At expiration, the contract is settled by physical delivery of the specified amount of Swiss francs and is usually done on the third Wednesday of the expiring month. If the delivery day is a bank holiday in either Chicago, or New York City, or is not a business day in the country of delivery, the delivery shall then be made on the next day which is a business day in the country of delivery and is not a bank holiday in Chicago or New York City.

Swiss Franc Trading Strategies

Currency Futures Trading Strategy

Currency Futures Trading Strategy

Trading strategies on the swiss franc futures market will help a lot with reducing risk and achieving higher returns when traded in a portfolio of trading strategies on other markets. And while the market isn’t the easiest to find a trading strategy for, it certainly is possible if you just give it enough time!

For those who like to get trading edges right to their inbox, we offer a unique edge membership. Each month, you’ll be sent edges for various markets, ranging from index ETFs to commodity futures!

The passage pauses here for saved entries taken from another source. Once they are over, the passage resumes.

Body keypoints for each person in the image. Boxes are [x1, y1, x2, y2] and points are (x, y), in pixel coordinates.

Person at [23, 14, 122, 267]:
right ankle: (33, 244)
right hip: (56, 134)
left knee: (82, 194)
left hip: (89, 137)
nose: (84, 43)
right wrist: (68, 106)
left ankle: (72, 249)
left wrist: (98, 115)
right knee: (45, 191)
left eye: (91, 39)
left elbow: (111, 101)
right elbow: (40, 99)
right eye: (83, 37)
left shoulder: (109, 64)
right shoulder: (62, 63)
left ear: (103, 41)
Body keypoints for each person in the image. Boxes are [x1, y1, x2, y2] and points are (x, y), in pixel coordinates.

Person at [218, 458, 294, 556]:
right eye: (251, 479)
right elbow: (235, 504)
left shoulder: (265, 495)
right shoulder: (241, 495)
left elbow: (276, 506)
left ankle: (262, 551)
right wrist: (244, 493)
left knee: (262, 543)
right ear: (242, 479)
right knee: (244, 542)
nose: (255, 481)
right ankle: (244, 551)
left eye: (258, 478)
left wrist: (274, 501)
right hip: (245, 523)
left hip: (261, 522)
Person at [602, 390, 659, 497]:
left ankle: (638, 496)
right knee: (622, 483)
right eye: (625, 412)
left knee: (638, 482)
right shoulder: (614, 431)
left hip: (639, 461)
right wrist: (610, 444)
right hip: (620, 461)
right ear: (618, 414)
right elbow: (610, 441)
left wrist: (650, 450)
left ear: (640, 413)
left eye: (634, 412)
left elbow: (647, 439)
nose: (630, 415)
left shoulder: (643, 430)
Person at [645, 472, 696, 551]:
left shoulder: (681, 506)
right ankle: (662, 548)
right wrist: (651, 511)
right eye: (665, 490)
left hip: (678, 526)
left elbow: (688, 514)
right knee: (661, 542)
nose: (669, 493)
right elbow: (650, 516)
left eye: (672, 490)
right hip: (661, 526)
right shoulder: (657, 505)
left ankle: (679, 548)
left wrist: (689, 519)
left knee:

Swiss Franc Futures Seasonality

Here is a seasonal chart of the swiss franc futures market:

Swiss Franc Futures (SF) Seasonal Chart

Source

 

Factors That Affect the Swiss Franc Futures

There are many fundamental and technical factors that can affect the Swiss franc futures. The major fundamental factors are economic reports and political events.

Economic reports: The data with the highest impact on the Swiss franc futures market include the following:

  • Monetary policy reports, including interest rates and policy statements
  • Inflation-focused reports, such as the consumer price index and the producers’ price index
  • Unemployment rate and wage data
  • Growth reports, such as the GDP, manufacturing PMI, services PMI, and retail sales
  • Reports about the balance of payments, such as current account and trade balance reports
  • Reports on financial market crises

Political events: Serious political events, such as elections and trade issues with the European Union, can have significant effects on the Swiss franc futures. Global uncertainties, such as terrorism and natural disasters can affect the market.

Conclusion

The Swiss franc futures offers investors a way to preserve their wealth during periods of global uncertainties, as well as help businesses to hedge their exchange rate-exposed obligations. It also provides traders with the opportunity to speculate on the Swiss franc. The contract trades on the CME and its Globex electronic trading platform.